Work instruction: Return every record exactly as it appears. Leave nothing out.

Excerpted records:
---+---

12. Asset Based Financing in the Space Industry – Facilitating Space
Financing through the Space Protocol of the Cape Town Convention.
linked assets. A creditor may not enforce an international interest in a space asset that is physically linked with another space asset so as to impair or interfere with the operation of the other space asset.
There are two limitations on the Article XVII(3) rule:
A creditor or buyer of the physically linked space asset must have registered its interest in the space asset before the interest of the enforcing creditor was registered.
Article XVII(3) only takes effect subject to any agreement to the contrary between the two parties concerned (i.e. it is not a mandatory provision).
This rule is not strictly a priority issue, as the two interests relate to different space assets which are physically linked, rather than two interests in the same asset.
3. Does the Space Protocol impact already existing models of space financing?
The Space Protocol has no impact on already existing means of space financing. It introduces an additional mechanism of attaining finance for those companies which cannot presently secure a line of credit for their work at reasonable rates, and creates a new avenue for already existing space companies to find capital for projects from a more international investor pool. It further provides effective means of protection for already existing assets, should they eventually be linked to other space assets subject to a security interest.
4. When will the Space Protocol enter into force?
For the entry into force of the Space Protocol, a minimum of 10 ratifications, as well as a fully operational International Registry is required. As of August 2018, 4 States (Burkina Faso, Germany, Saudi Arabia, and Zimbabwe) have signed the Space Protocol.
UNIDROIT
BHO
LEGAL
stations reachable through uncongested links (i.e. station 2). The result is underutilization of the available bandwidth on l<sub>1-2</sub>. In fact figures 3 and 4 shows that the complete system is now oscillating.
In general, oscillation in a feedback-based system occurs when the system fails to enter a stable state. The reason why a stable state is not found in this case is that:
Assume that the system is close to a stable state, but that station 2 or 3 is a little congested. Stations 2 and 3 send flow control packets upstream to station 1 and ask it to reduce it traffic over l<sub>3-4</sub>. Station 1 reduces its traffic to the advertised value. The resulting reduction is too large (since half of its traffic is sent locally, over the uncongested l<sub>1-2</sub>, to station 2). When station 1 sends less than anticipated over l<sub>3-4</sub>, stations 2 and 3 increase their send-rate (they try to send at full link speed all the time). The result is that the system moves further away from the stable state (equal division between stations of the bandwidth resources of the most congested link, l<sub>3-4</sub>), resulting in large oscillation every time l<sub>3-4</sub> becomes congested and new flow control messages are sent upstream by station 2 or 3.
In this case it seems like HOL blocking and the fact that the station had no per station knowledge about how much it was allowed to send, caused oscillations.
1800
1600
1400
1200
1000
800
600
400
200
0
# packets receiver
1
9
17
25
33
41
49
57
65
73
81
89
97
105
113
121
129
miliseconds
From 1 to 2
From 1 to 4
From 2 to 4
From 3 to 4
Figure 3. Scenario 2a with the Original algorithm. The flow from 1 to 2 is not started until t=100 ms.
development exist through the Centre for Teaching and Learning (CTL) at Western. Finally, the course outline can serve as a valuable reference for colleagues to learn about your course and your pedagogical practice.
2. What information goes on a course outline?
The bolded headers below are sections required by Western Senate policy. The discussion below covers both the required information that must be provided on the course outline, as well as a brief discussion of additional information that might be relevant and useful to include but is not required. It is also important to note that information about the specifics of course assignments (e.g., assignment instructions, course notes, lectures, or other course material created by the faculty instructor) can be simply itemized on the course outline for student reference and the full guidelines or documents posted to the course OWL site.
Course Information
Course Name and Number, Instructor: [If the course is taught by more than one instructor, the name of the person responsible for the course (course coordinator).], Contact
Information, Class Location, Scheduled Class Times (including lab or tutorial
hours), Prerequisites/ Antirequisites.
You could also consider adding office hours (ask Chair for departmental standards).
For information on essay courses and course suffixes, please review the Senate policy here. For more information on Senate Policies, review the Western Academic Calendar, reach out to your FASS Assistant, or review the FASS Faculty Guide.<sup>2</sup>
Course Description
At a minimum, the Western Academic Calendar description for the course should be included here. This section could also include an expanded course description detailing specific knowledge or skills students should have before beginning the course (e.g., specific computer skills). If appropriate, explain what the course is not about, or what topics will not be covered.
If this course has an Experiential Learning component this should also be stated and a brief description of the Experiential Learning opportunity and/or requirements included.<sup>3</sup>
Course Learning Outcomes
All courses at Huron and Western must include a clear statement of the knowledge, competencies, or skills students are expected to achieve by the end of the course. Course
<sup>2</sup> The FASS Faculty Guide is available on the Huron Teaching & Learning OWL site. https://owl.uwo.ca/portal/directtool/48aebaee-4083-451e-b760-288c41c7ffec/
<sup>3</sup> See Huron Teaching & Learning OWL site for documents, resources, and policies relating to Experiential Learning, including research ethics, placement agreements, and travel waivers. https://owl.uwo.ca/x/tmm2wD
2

---+---

Written response:
12. Asset Based Financing in the Space Industry – Facilitating Space
Financing through the Space Protocol of the Cape Town Convention.
linked assets. A creditor may not enforce an international interest in a space asset that is physically linked with another space asset so as to impair or interfere with the operation of the other space asset.
There are two limitations on the Article XVII(3) rule:
A creditor or buyer of the physically linked space asset must have registered its interest in the space asset before the interest of the enforcing creditor was registered.
Article XVII(3) only takes effect subject to any agreement to the contrary between the two parties concerned (i.e. it is not a mandatory provision).
This rule is not strictly a priority issue, as the two interests relate to different space assets which are physically linked, rather than two interests in the same asset.
3. Does the Space Protocol impact already existing models of space financing?
The Space Protocol has no impact on already existing means of space financing. It introduces an additional mechanism of attaining finance for those companies which cannot presently secure a line of credit for their work at reasonable rates, and creates a new avenue for already existing space companies to find capital for projects from a more international investor pool. It further provides effective means of protection for already existing assets, should they eventually be linked to other space assets subject to a security interest.
4. When will the Space Protocol enter into force?
For the entry into force of the Space Protocol, a minimum of 10 ratifications, as well as a fully operational International Registry is required. As of August 2018, 4 States (Burkina Faso, Germany, Saudi Arabia, and Zimbabwe) have signed the Space Protocol.
UNIDROIT
BHO
LEGAL
stations reachable through uncongested links (i.e. station 2). The result is underutilization of the available bandwidth on l<sub>1-2</sub>. In fact figures 3 and 4 shows that the complete system is now oscillating.
In general, oscillation in a feedback-based system occurs when the system fails to enter a stable state. The reason why a stable state is not found in this case is that:
Assume that the system is close to a stable state, but that station 2 or 3 is a little congested. Stations 2 and 3 send flow control packets upstream to station 1 and ask it to reduce it traffic over l<sub>3-4</sub>. Station 1 reduces its traffic to the advertised value. The resulting reduction is too large (since half of its traffic is sent locally, over the uncongested l<sub>1-2</sub>, to station 2). When station 1 sends less than anticipated over l<sub>3-4</sub>, stations 2 and 3 increase their send-rate (they try to send at full link speed all the time). The result is that the system moves further away from the stable state (equal division between stations of the bandwidth resources of the most congested link, l<sub>3-4</sub>), resulting in large oscillation every time l<sub>3-4</sub> becomes congested and new flow control messages are sent upstream by station 2 or 3.
In this case it seems like HOL blocking and the fact that the station had no per station knowledge about how much it was allowed to send, caused oscillations.
1800
1600
1400
1200
1000
800
600
400
200
0
# packets receiver
1
9
17
25
33
41
49
57
65
73
81
89
97
105
113
121
129
miliseconds
From 1 to 2
From 1 to 4
From 2 to 4
From 3 to 4
Figure 3. Scenario 2a with the Original algorithm. The flow from 1 to 2 is not started until t=100 ms.
development exist through the Centre for Teaching and Learning (CTL) at Western. Finally, the course outline can serve as a valuable reference for colleagues to learn about your course and your pedagogical practice.
2. What information goes on a course outline?
The bolded headers below are sections required by Western Senate policy. The discussion below covers both the required information that must be provided on the course outline, as well as a brief discussion of additional information that might be relevant and useful to include but is not required. It is also important to note that information about the specifics of course assignments (e.g., assignment instructions, course notes, lectures, or other course material created by the faculty instructor) can be simply itemized on the course outline for student reference and the full guidelines or documents posted to the course OWL site.
Course Information
Course Name and Number, Instructor: [If the course is taught by more than one instructor, the name of the person responsible for the course (course coordinator).], Contact
Information, Class Location, Scheduled Class Times (including lab or tutorial
hours), Prerequisites/ Antirequisites.
You could also consider adding office hours (ask Chair for departmental standards).
For information on essay courses and course suffixes, please review the Senate policy here. For more information on Senate Policies, review the Western Academic Calendar, reach out to your FASS Assistant, or review the FASS Faculty Guide.<sup>2</sup>
Course Description
At a minimum, the Western Academic Calendar description for the course should be included here. This section could also include an expanded course description detailing specific knowledge or skills students should have before beginning the course (e.g., specific computer skills). If appropriate, explain what the course is not about, or what topics will not be covered.
If this course has an Experiential Learning component this should also be stated and a brief description of the Experiential Learning opportunity and/or requirements included.<sup>3</sup>
Course Learning Outcomes
All courses at Huron and Western must include a clear statement of the knowledge, competencies, or skills students are expected to achieve by the end of the course. Course
<sup>2</sup> The FASS Faculty Guide is available on the Huron Teaching & Learning OWL site. https://owl.uwo.ca/portal/directtool/48aebaee-4083-451e-b760-288c41c7ffec/
<sup>3</sup> See Huron Teaching & Learning OWL site for documents, resources, and policies relating to Experiential Learning, including research ethics, placement agreements, and travel waivers. https://owl.uwo.ca/x/tmm2wD
2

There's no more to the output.